拘束4年 弁護士激変 中国、人権派一斉連行事件 妻が初面会 虐待を懸念 「表情なく、ロボットのよう」 

西日本新聞 国際面

 【北京・川原田健雄】中国で人権派弁護士らが一斉に拘束された事件から9日で4年。国家政権転覆罪に問われ、実刑判決を受けた弁護士の王全璋さん(43)は6月末、収監先の刑務所で4年ぶりに家族と面会したが「喜んだ表情も見せず、ロボットのようだった」と妻の李文足さん(34)は西日本新聞の取材に明かした。面会中、突然怒鳴り声を上げるなど以前の温厚な人柄が一変したといい、李さんは当局による虐待への懸念を深めている。

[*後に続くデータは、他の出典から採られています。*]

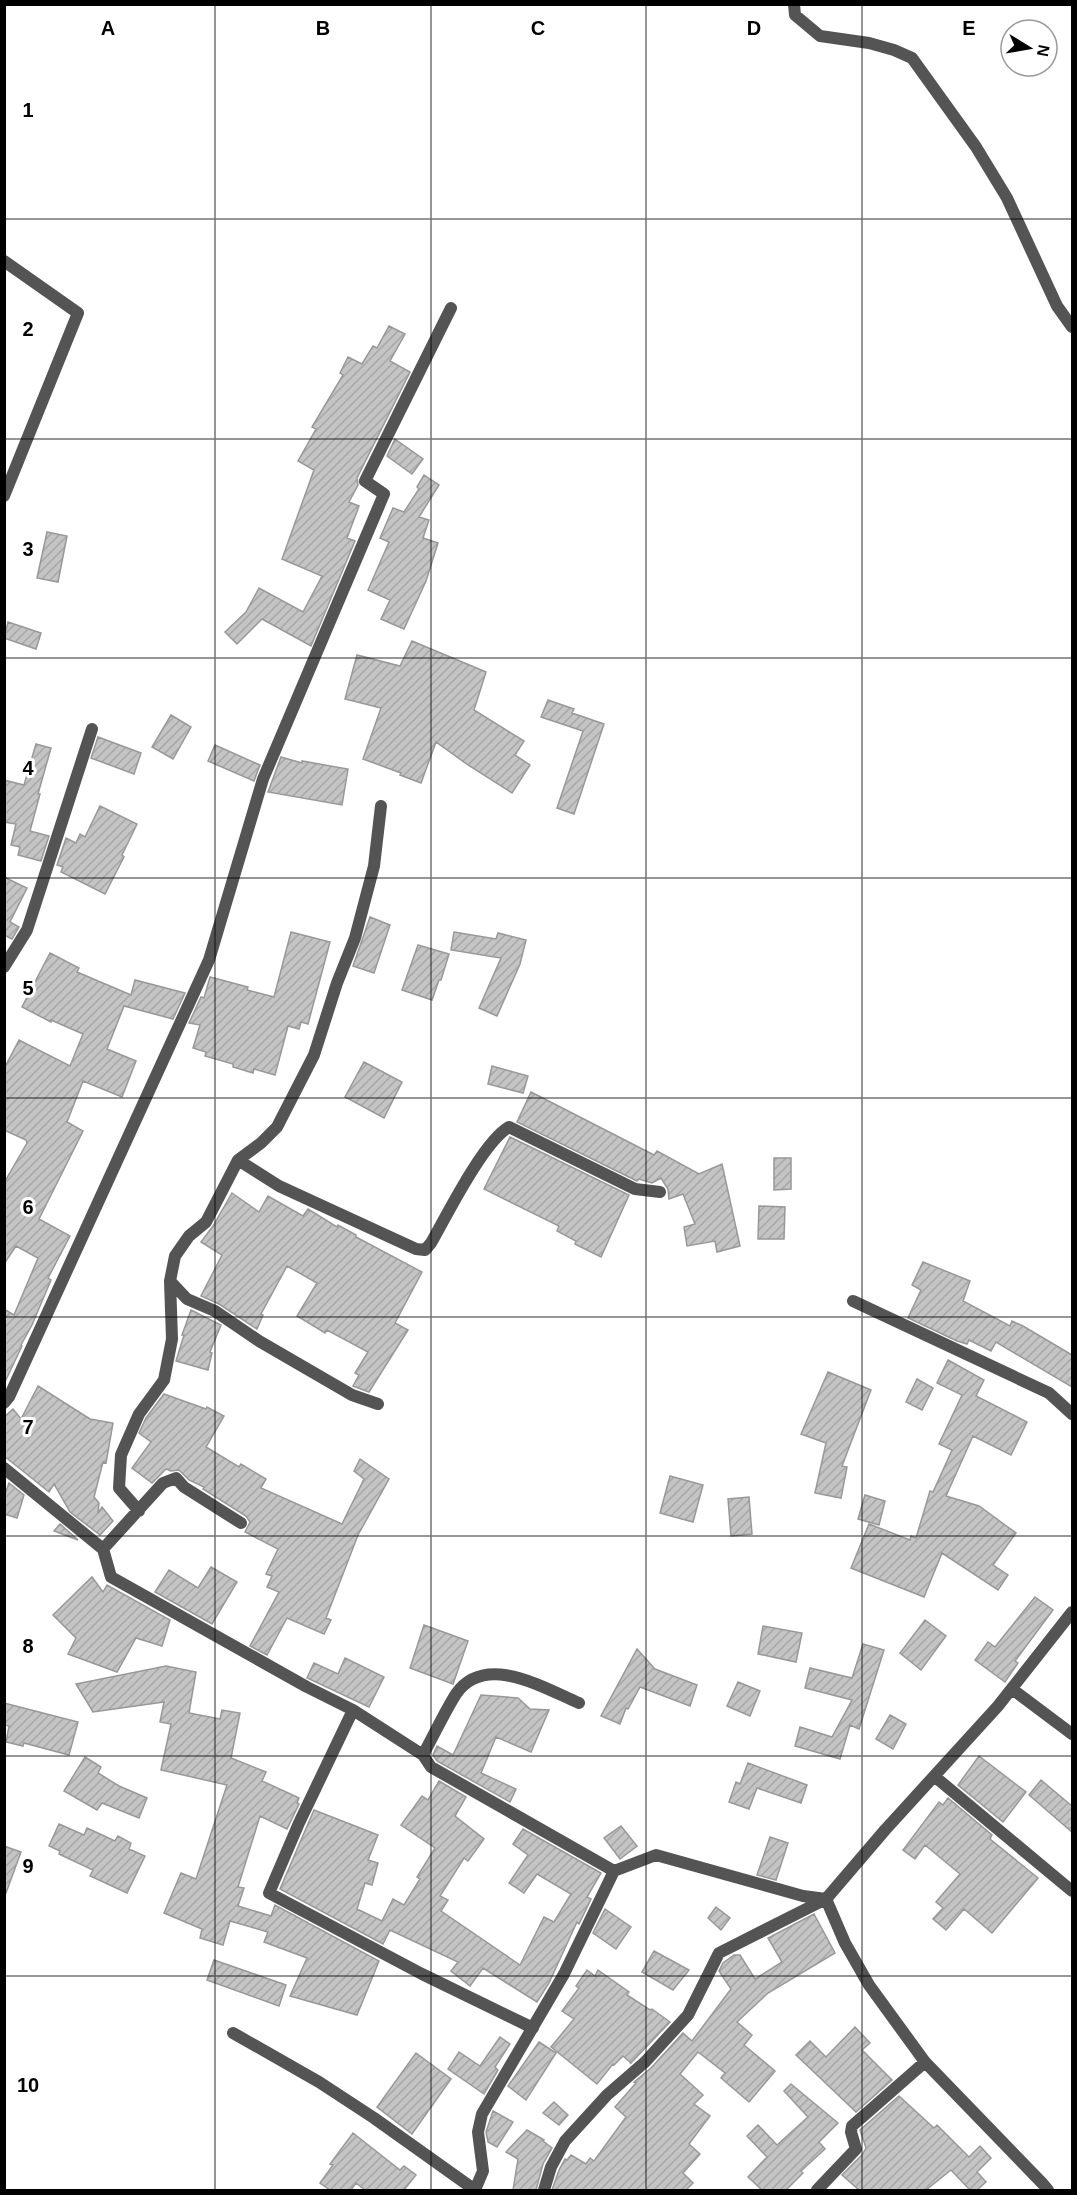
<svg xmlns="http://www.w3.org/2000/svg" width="1077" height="2195" font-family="Arial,sans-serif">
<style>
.building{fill:url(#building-hatch);stroke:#989898;stroke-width:1.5}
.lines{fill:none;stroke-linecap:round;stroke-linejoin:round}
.street{stroke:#545454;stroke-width:12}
.grid{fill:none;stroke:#000;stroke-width:1.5;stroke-opacity:0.55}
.grid-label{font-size:20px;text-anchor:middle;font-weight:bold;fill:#000;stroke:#fff;stroke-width:6;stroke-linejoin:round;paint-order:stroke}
</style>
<defs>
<pattern id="building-hatch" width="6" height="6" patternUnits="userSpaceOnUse" patternTransform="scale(1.5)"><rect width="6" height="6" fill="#c4c4c4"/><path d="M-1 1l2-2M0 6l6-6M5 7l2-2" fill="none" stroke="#a7a7a7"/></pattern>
</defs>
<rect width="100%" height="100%" fill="#fff"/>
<path class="building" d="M389,326L405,334L390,361L410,372L357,478L358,485L349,502L359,506L347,538L355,541L311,646L262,619L237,644L225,632L246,612L259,588L303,612L322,576L282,559L314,470L298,461L316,429L312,427L343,375L340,373L348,357L362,364L373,346L377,348Z
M395,439L423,459L412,474L387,456Z
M424,475L439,485L419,517L429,520L423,538L438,543L426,581L404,629L381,619L390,600L368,590L389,542L380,538L393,508L404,512L419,489L417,487Z
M47,532L67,536L58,582L37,578Z
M8,622L41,633L36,649L4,638Z
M412,641L486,672L474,710L524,741L515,755L530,765L512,793L468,765L436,742L421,783L400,775L401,773L363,759L381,708L345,699L357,655L400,666Z
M548,700L574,709L572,713L604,724L574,814L557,808L583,731L541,717Z
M171,715L191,727L173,759L152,747Z
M98,737L141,753L134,774L91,758Z
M36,744L51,748L38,794H40L30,831L49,836L41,861L18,855L20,847L11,845L16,824L4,822V780L24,785Z
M215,745L260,765L254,781L208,761Z
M281,757L302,763V761L348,769L342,805L268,792Z
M100,806L137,824L122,855L124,857L105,894L61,872L63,867L57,865L66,838L76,843L80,834L85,837Z
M4,877L27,888L10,922L19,927L12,939L4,935Z
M370,917L390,925L374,973L353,966Z
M291,932L330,942L308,1024L301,1022L299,1029L288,1026L275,1075L254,1069L253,1073L233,1067V1064L205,1056L206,1052L193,1048L200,1025L189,1023L201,997L204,998L210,977L248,987L247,990L274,997Z
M454,932L496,939L498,933L526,940L520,964L497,1016L479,1008L501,958L451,950Z
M418,945L449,954L441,980H439L432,1000L402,990Z
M50,953L79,968L77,972L131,995L135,980L185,993L173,1019L124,1006L107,1049L136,1061L122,1097L83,1081L67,1122L83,1131L39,1219L70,1236L48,1278L51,1280L32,1325L21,1345L22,1346L4,1384V1309L14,1315L38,1258L16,1246L4,1264V1183L27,1143L26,1140L4,1130V1069L19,1040L70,1066L83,1034L51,1020V1022L22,1007Z
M364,1062L402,1082L384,1118L345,1097Z
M492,1066L528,1076L523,1093L488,1084Z
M531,1092L654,1155L657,1151L699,1174L722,1164L740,1246L717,1252L715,1241L687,1246L684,1227L695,1224L683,1194L669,1199L668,1189L661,1178L652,1183L639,1179L637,1181L517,1122Z
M510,1137L629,1195L601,1257L575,1244L576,1241L557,1231L559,1226L484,1189Z
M774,1158H791V1189L774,1190Z
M232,1193L259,1212L268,1196L303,1216L308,1209L337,1227L338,1225L356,1235V1237L422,1272L395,1323L408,1330L369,1392L353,1386L359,1375L355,1373L368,1352L327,1330L325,1333L297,1316L317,1283L287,1266L261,1314L263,1315L257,1329L219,1304L201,1296L222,1255L201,1242L213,1226Z
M759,1206L785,1207L784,1239H758Z
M923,1262L970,1281L963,1301L1010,1326L1012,1321L1023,1326L1072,1355V1387L996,1342L991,1351L969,1340L967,1344L957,1341L908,1318L921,1290L912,1285Z
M191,1310L221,1325L210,1352L212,1353L208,1370L176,1361L184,1335H182Z
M948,1360L984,1380L976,1396L1027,1422L1011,1455L973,1436L946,1496L979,1506L1016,1533L993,1565L1008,1575L998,1590L942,1553L924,1597L851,1568L869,1524L910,1540L911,1536L916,1538L930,1491L933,1492L952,1450L939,1444L962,1395L937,1383Z
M828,1372L871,1390L842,1466L847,1467L841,1498L815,1493L826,1443L801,1434Z
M917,1379L933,1388L922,1410L906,1402Z
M38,1386L90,1419L113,1423L106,1463L103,1462L94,1497L99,1503L98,1513L102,1507L113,1521L100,1535L70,1512L54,1484L49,1492L4,1456V1417L13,1409L21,1419Z
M164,1394L206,1409L207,1407L224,1416L206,1447L239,1467L241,1464L266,1479L261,1488L342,1524L364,1479L354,1471L360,1459L389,1479L358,1535L326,1618L331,1620L324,1634L287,1618L267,1655L250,1646L279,1592L267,1587L272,1576L266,1574L278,1549L245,1532L250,1522L246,1516L203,1489L204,1487L189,1480L179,1470L171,1471L166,1469L152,1483L132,1468L151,1442L139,1433L146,1418Z
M670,1476L703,1485L693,1522L660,1513Z
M9,1483L24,1495L17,1518L4,1514V1497Z
M865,1495L885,1501L879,1525L858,1519Z
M749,1497L752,1534L731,1536L728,1499Z
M60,1524L78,1540L54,1531Z
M211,1567L237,1582L212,1624L155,1592L169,1570L198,1588Z
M92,1577L103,1592L107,1585L170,1620L162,1646L136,1638L117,1672L68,1654L76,1638L53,1615Z
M1035,1597L1053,1610L1015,1661L1018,1663L1005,1682L975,1660L988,1642L995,1647Z
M925,1620L946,1636L921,1670L900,1653Z
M424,1625L468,1641L453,1684L410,1668Z
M763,1626L802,1633L796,1662L758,1654Z
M863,1644L884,1650L859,1729L850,1725L840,1759L795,1746L800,1727L832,1737L852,1700L805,1688L810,1668L852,1678Z
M637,1649L655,1669L697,1685L690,1706L640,1687L628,1709L626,1708L620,1724L601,1716Z
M345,1658L384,1677L369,1707L307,1678L314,1663L338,1674Z
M166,1666L196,1672L189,1713L220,1719L222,1710L240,1713L231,1758L266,1772L262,1781L299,1798L297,1803L299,1804L287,1829L260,1816L238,1887L244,1888L238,1906L271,1916L275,1905L379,1961L357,2015L290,1996L307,1958L264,1942L268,1932L230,1921L223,1945L200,1938L202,1929L164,1913L181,1873L196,1879L227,1785L161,1770L171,1724L160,1722L164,1702L93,1712L76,1684Z
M738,1682L760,1691L750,1716L727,1706Z
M481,1695L518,1698L530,1709L549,1710L531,1752L496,1737L481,1773L516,1789L510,1802L437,1761L433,1755L437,1746L453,1755Z
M4,1703L78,1722L69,1755L24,1743L23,1746L6,1742L9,1726L4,1725Z
M890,1715L906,1724L893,1749L876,1739Z
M979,1756L1026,1792L1003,1822L958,1785Z
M85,1757L101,1767L98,1773L119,1786L147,1798L139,1818L102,1803L97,1810L64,1791Z
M748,1763L807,1785L801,1803L757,1788L749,1809L729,1802L736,1782L740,1784Z
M1041,1780L1072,1806V1832L1029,1795Z
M439,1781L466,1797L455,1816L484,1839L468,1861L464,1858L440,1896L448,1900L441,1911L520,1965L544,1917L554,1922L571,1894L537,1874L524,1893L509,1883L528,1855L513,1844L523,1829L601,1873L587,1897L591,1899L579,1924L577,1922L549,1983L537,2002L483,1968L470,1986L451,1971L458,1962L390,1930L383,1944L280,1889L314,1810L378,1835L368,1860L378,1863L372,1885L365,1883L357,1909L382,1921L393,1899L404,1905L420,1879L417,1877L435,1848L401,1825L422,1796L428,1800Z
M948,1798L992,1835L990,1839L1038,1878L992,1933L964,1909L946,1930L933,1919L943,1908L936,1902L960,1874L925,1845L915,1859L903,1850L939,1802L943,1805Z
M59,1824L84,1835L87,1828L115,1841L118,1836L131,1843L129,1849L145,1856L127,1893L90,1876L93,1870L59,1854L60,1851L49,1846Z
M621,1826L637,1846L620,1859L604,1838Z
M770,1837L788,1843L776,1880L757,1875Z
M4,1846L21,1852L6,1893H4Z
M716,1907L730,1918L721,1930L708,1918Z
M605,1909L631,1927L616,1949L593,1933Z
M814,1914L835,1953L768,1993L737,2022L752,2035L744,2045L775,2071L749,2102L721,2078L725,2073L698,2052L680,2074L703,2095L694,2104L710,2116L689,2144L700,2154L683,2173L693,2183L686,2190H552L559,2170L565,2159L567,2160L571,2155L586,2164L590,2158L594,2161L626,2117L615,2107L636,2083L634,2082L651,2068L683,2033L692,2041L731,1989L719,1971L723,1963L734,1955H740L755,1979L782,1962L768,1938Z
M654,1951L689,1970L673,1990L642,1972Z
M214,1960L286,1985L279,2006L207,1980Z
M587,1970L595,1976L598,1970L629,1992L627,1995L650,2010L652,2009L670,2022L630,2064L631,2063L623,2056L614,2065L613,2064L597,2084L551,2047L574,2019L562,2011L579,1988L576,1986Z
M855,2027L870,2043L862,2050L892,2080L856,2112L796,2055L810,2041L826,2057Z
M500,2037L510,2044L495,2067L498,2070L484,2094L448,2069L459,2052L480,2066Z
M539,2042L556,2053L526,2100L508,2086Z
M416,2053L451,2079L412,2134L377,2107Z
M791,2084L838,2123L819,2142L825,2149L801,2171L803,2173L786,2190H762L748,2177L767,2157L747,2136L758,2125L777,2145L808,2117L784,2091Z
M899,2096L934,2128L937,2125L969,2157L980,2146L991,2158L977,2172L986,2182L977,2190H970L951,2170L926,2190H859L842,2175L862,2155L866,2148L860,2130Z
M554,2102L568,2115L559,2125L543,2113Z
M493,2111L513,2122L497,2147L488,2142L486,2132Z
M527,2130L544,2140L543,2141L552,2148L543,2164L536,2190H513L518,2159L506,2152Z
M353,2133L400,2170L404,2166L416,2175L404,2190H365L356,2183L351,2190H330L320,2183L333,2165L330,2164Z"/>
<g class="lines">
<path class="street" d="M794,4L795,15L820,36L869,43L894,50L912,58L976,147L1007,198L1057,306L1072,327
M4,261L78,313L4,496
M4,967L27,930L92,729
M238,1160L279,1186L416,1249L425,1250L431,1243C447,1215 483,1142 509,1127L635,1189L660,1192
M170,1281L187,1299L215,1311L259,1341L352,1395L378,1404
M853,1301L1049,1393L1072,1414
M4,1403L9,1397L209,960L263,779L384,494L365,481L451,308
M4,1468L103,1549L111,1577L307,1687L353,1710L423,1755L431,1767L614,1871L656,1855L803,1896L826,1899
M139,1511L119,1488L121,1455L139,1414L164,1380L172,1339L170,1281L175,1256L189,1236L206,1222L238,1160L261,1143L277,1127L314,1055L337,983L355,938L374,866L381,806
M103,1549L163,1483L176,1478L184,1487L241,1523
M1012,1689L1072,1734
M353,1710L299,1823L269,1893L422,1974L533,2028
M423,1755C434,1735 444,1713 456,1694C485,1652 544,1688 579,1703
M934,1776L1072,1891
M826,1899L845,1943L869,1985L925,2062L1043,2184L1048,2190
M233,2033L319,2082L374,2118L475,2190
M475,2190L483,2171L478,2132L482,2114L564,1974L614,1871
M544,2190L551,2167L565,2141L607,2095L645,2062L688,2015L719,1953L826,1899L885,1830L998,1706L1072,1612
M817,2190L856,2149L851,2132L852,2126L925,2062"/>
</g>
<path class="grid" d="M215,4V2190M431,4V2190M646,4V2190M862,4V2190M4,219H1072M4,439H1072M4,658H1072M4,878H1072M4,1098H1072M4,1317H1072M4,1536H1072M4,1756H1072M4,1976H1072"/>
<g class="grid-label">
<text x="108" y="35">A</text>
<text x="323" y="35">B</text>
<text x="538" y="35">C</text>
<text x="754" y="35">D</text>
<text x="969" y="35">E</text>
<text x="28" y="117">1</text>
<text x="28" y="336">2</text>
<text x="28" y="556">3</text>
<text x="28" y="775">4</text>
<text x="28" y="995">5</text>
<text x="28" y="1214">6</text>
<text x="28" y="1434">7</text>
<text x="28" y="1653">8</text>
<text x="28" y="1873">9</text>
<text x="28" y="2092">10</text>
</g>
<rect width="1077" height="2195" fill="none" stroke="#000000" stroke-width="12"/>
<g transform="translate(1029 48) rotate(101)"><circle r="28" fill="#ffffff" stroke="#999999" stroke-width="1.5"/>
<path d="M0-4.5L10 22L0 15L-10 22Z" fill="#000000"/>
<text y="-9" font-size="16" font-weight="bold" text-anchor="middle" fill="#000000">N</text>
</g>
</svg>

 李さんは6月28日、長男(6)や王さんの姉と一緒に山東省臨沂市の刑務所を訪れた。面会室に入るとガラス仕切りの向こうに王さんが座っていた。夫はやつれて老け込み「別人に見えた」。外見以上に驚いたのは久々の再会にも表情一つ変えない冷淡さだった。

 会話は受話器を使って行われた。「普段は何を食べているの? 部屋はどんな感じ?」と尋ねると、夫は「おいしい物を食べている。住環境もいい」と刑務所暮らしの素晴らしさを繰り返した。違和感を覚えた李さんが「今日は何を食べたの?」と具体的に聞くと「おいしい物だ! おまえは刑務所に入ったことがないから分からないんだ!」と急に大声を上げた。「父さん、愛しているよ」と言う長男にも「私も愛している」と素っ気なく返すだけで笑顔すら見せない。

 王さんのそばには当局者が張り付き、録画用カメラが設置された。終始落ち着かない様子で「おびえて見えた」。王さんの手元には1枚の紙があった。内容は確認できなかったが「当局の指示書通りに答えていたに違いない」と李さん。

 王さんの顔や手は異様に黒ずんでいた。理由を聞くと「毎日、日に焼けているから」と説明した。だが、しばらくすると「あまり日光に当たっていないので毎日カルシウム剤を飲んでいる」と話した。内容の矛盾には気付かない様子だった。拘束された他の弁護士の中には「高血圧の薬」を強制的に毎日飲まされて記憶が曖昧になったり、内臓に障害が出たりした人もいた。李さんは「どんな薬を飲まされているか分からない。早く治療を受けさせないといけない」と心配する。

 李さんは当局の不当な拘束に対し抗議活動を続けてきたが、王さんは「これ以上、何もしないでくれ。面会にも来るな」と訴えた。

 「警察が抗議活動の動画を見せて妻も拘束するぞと脅したんだと思う」。こみ上げる怒りを抑えながら李さんは夫に伝えた。「誰も面会の権利は奪えない。また必ず会いに来るから」

 30分の面会は喜びよりも夫の変貌に心が痛んだ。「拘束経験のある弁護士に何人も会い心構えはできていたのに、実際に会うと胸が張り裂けそうだった」。李さんは言葉を絞り出した。

 王さんは1月に懲役4年6月の実刑判決を受けた。李さんによると、拘束期間を差し引けば来春にも出所できるはずだという。李さんは「真に法律に基づいて対応するよう当局に抗議し続ける」と語った。

【ワードBOX】人権派弁護士らの一斉拘束

 2015年7月9日、中国で人権派弁護士や民主活動家らが国家政権転覆容疑などで一斉に拘束され始めた。「709事件」とも呼ばれる。香港の人権団体によると、昨夏までに少なくとも321人が取り調べを受けた。当局は「弁護士らが反政府感情をあおった」と主張するが「政治的弾圧」との見方が根強い。王全璋氏は非合法の気功集団「法輪功」メンバーの弁護や土地を奪われた農民の支援に関わっていた。